Desde entonces, a la magia natural, en la que creyó sinceramente el hechicero en sus comienzos, se ve obligado a unir la superchería, los pronósticos imprecisos, los vaticinios que le dejan abierta una puerta de salvación. Va agregando palabras y señales confusas cuando realiza un acto de magia, que adorna con misteriosos simbolismos gráficos. Y precisamente ahora que es más engañado el pueblo, es más crédulo; su fe en aquella ciencia del hechicero lo sugestiona realmente.

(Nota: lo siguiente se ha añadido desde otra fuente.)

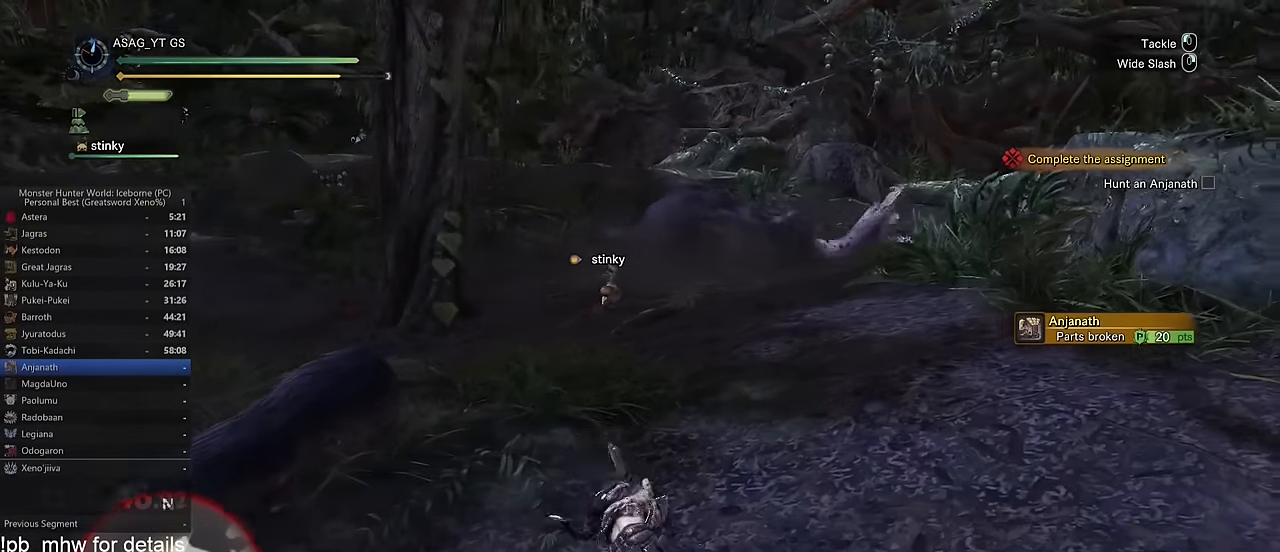
{"keys": ["shift", "w"], "mouse": [], "events": []}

El hechicero empieza a conocer el influjo personal de la voluntad, aunque él no sepa lo que es; empieza a hipnotizar o sugestionar, a «hacer ver» lo que el pueblo «quiere ver», sin tener que hacer otra cosa sino ejercer su prestigio supersticioso. Por otro lado, no todo es ficción, pues el hechicero sigue estudiando privadamente la naturaleza. Llegamos al punto donde la función del hechicero se desdobla, y sobre el ejercicio propiamente mágico o supersticioso que lo mantiene nace la astrología, la alquimia y la medicina, basadas en los rudimentarios conocimientos naturales. Una parte de ficción, otra de verdad, que quizá ni él mismo sabe deslindar.

Pero el hechicero, que ha logrado un poder sobre la tribu quizá mayor que el del jefe guerrero, ha ido perdiendo con los siglos su autoridad ante sus evidentes fracasos; ha llegado demasiado lejos, y crea para mantener su prestigio una fantasmagórica legión de seres, unos protectores y otros nefandos. La hechicería lleva ya muchos miles de años de existencia para dejarse vencer sin lucha, ante el pueblo, por el santuario, cuyo sacerdote, auxiliado de las damas oferentes o sacerdotisas del culto a los astros, cuenta con el respeto de la tribu. Por eso, el hechicero de la magia naturalista, herborista o simbolista pasa a crear la magia negra, que ya no está basada en falsas asociaciones de ideas ni en conocimientos naturales, sino que pretende auxiliarse de fantásticos seres invisibles que pueblan el universo y a los que solamente el brujo se atribuye la facultad de invocar en beneficio del consultante o en perjuicio de su enemigo. Es la hechicería utilitaria y despiadada que pretende un fin inmediato y práctico por el veneno, la sugestión y el terror; mientras, el mago naturalista abandona estos derroteros imaginativos para hacerse curandero estudioso que realiza trepanaciones en los locos, utiliza hierbas astringentes, laxantes o desinfectantes, empíricamente, pero sin el concurso de los seres maléficos de que hace gala el hechicero-brujo.